Multi-Physical Field Simulation of Magnetorheological Fluid Flow State in Valve Magnetorheological Damper

Abstract

Magnetorheological fluid (MRF) is a kind of magnetic field responsive intelligent fluid, which is widely concerned in the field of damping and vibration reduction. The flow state of MRF plays a key role in vibration control in dampers. In this work, the flow behavior. of magnetorheological fluid (MRF) in a valve damper is studied through multi-physical field simulations. The objective is to comprehensively comprehend the influence of the magnetic field on the velocity distribution and pressure drop of the MRF within the damper channel. The magnetic field is generated by creating an electrified coil, and the magnetic flux density is subsequently changed by adjusting the current.

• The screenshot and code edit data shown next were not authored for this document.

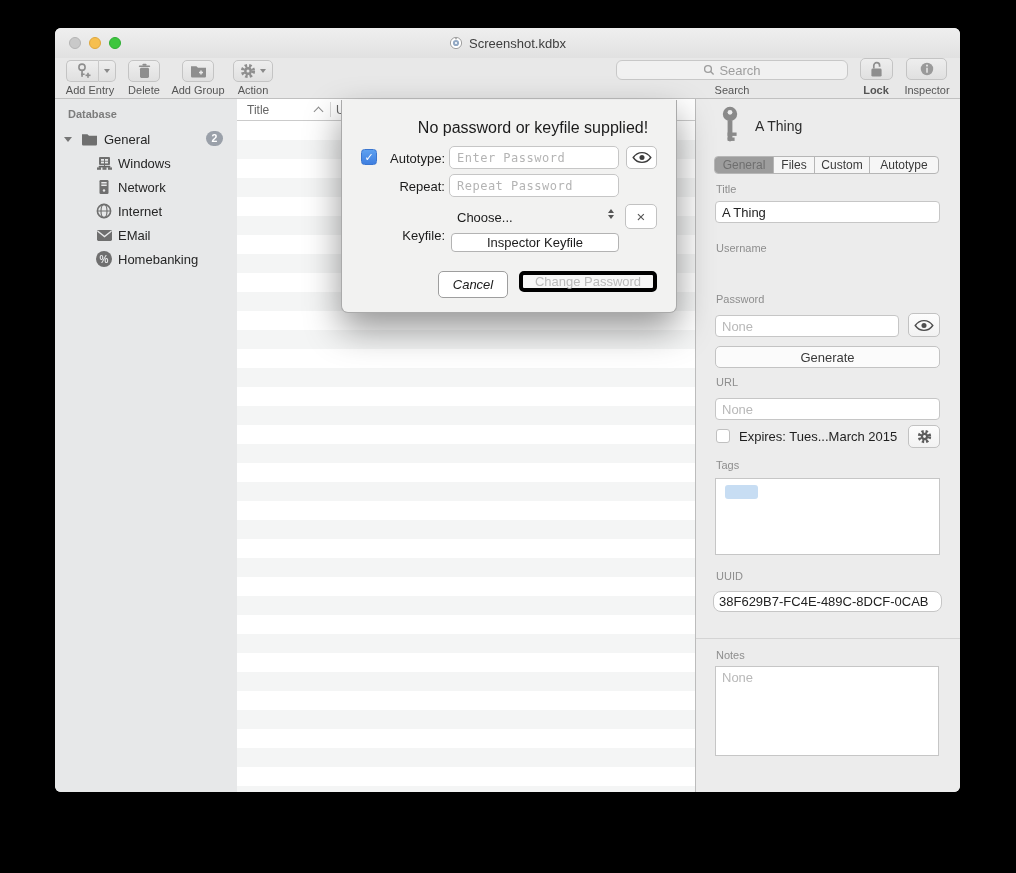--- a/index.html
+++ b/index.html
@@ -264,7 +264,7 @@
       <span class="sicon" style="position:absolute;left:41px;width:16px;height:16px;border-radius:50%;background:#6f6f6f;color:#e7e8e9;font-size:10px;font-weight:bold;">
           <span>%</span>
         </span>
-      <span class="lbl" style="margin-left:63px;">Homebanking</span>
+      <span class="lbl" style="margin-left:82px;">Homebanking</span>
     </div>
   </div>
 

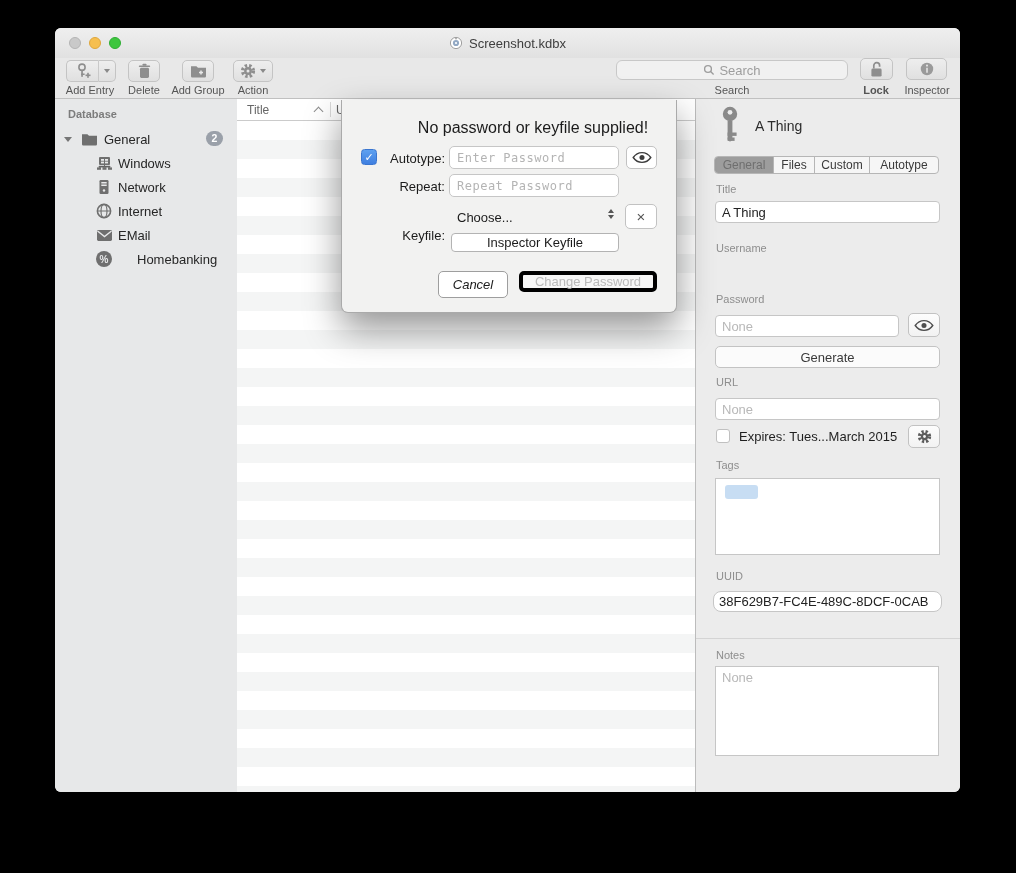--- a/index.html
+++ b/index.html
@@ -378,7 +378,7 @@
 
     <button class="wbtn" style="left:109px;top:133px;width:168px;height:19px;background:#fff;border-color:#b3b3b3;color:#1b1b1b;">Inspector Keyfile</button>
 
-    <button class="btn normal" style="left:96px;top:171px;width:70px;height:27px;font-style:italic;">Cancel</button>
+    <button class="btn normal" style="left:96px;top:171px;width:70px;height:21px;">Cancel</button>
     <button class="btn disabled" style="left:177px;top:171px;width:138px;height:21px;">Change Password</button>
   </div>
 

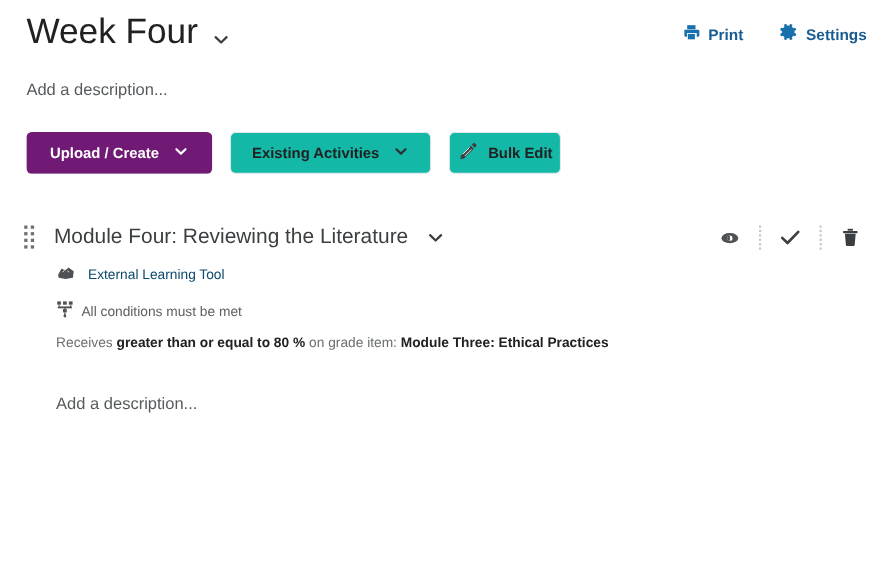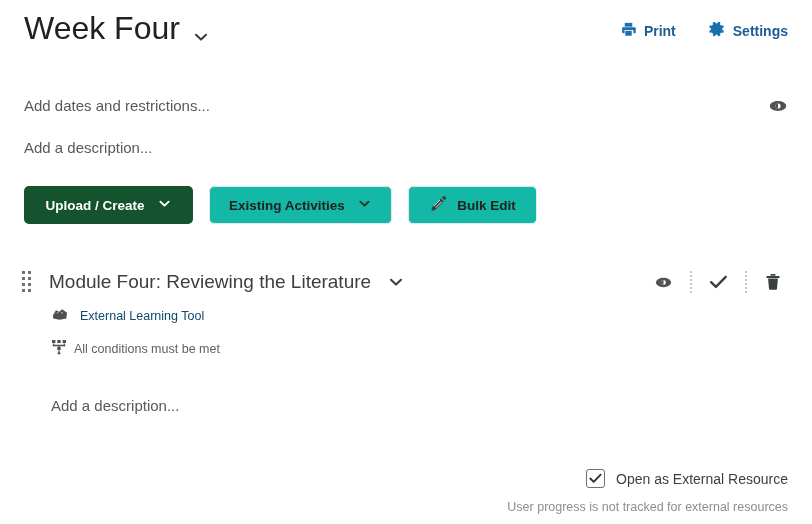--- a/index.html
+++ b/index.html
@@ -237,16 +237,6 @@
     </div>
   </div>
 
-  <div class="row-dates">
-    <span class="placeholder-link">Add dates and restrictions...</span>
-    <span class="eye-top">
-      <svg width="20" height="14" viewBox="0 0 20 14" aria-hidden="true">
-        <ellipse cx="10" cy="7" rx="8.2" ry="5" fill="#4e5254"></ellipse>
-        <circle cx="10" cy="7" r="2.6" fill="#ffffff"></circle>
-        <path d="M10 4.4a2.6 2.6 0 0 0 0 5.2z" fill="#4e5254"></path>
-      </svg>
-    </span>
-  </div>
 
   <div class="row-desc">
     <span class="placeholder-link">Add a description...</span>

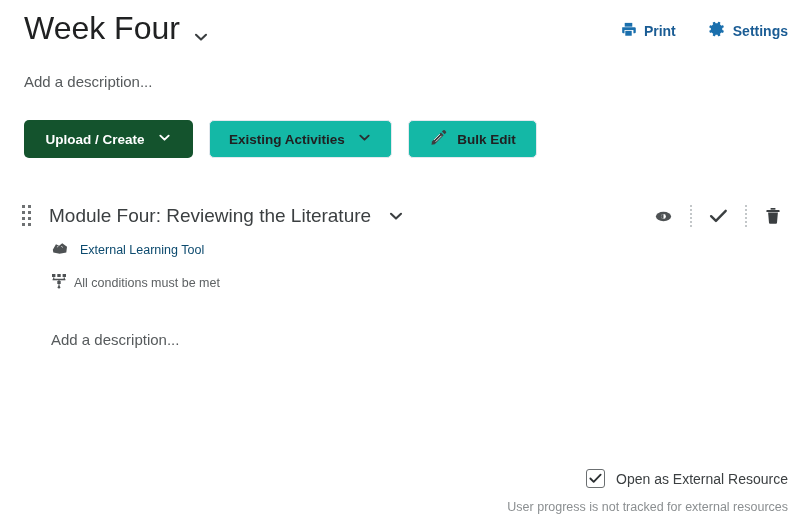--- a/index.html
+++ b/index.html
@@ -81,7 +81,7 @@
     white-space: nowrap;
   }
   .btn-primary {
-    background: #14532d;
+    background: #701a75;
     color: #ffffff;
     font-weight: 700;
     width: 169px;

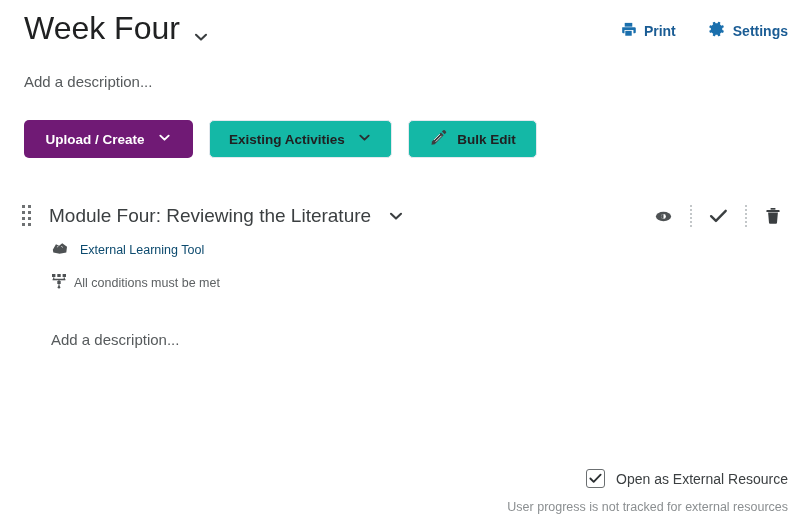--- a/index.html
+++ b/index.html
@@ -93,7 +93,7 @@
     border-color: #e3e8ee;
   }
   .btn-existing { width: 183px; }
-  .btn-bulk { width: 129px; gap: 9px; }
+  .btn-bulk { width: 102px; gap: 9px; }
 
   
   .module-block { margin-top: 45px; position: relative; }

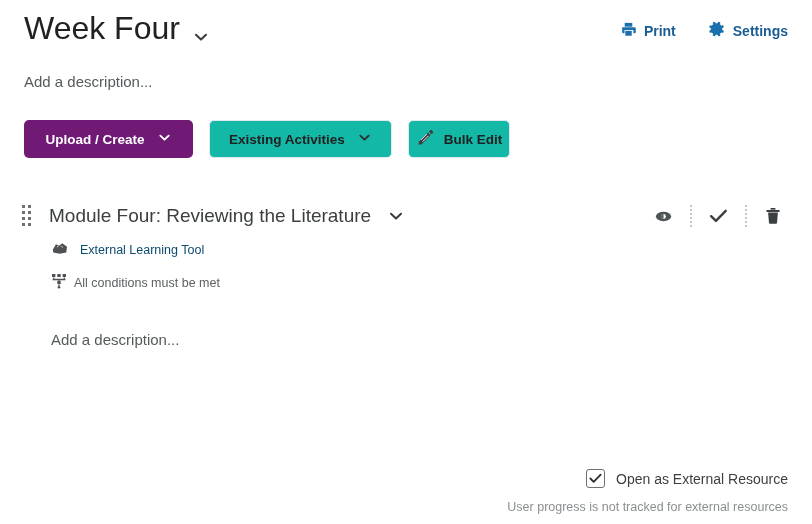--- a/index.html
+++ b/index.html
@@ -364,6 +364,9 @@
       <span class="ctext">All conditions must be met</span>
     </div>
 
+    <div class="cond-detail">
+      <span>Receives </span><b>greater than or equal to 80 %</b><span> on grade item: </span><b>Module Three: Ethical Practices</b>
+    </div>
 
     <div class="desc-bottom">
       <span class="placeholder-link">Add a description...</span>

The magnetic field calculation shows that the magnetic field is almost perpendicular to the MRF flow direction at the narrowest part of the damper channel. Next, based on the coupling calculation of multiple physical fields between fluid flow, electric field, and magnetic field, the flow velocity and pressure characteristics of MRF in the flow channel were calculated and analyzed. The results indicate that at the slit where the MRF flow direction is perpendicular to the magnetic field direction, the volume force acting on the MRF reduces its flow velocity, resulting in a significant pressure difference between the left and right sides of the flow channel. Additionally, the flow rate of MRF exhibits a decrease as the magnetic field strength increases. When the magnetic field strength increases from 0. 5T to 1. 5T, the flow rate of MRF fluid at the narrowest part of the flow channel decreases by about 0. 18m/s.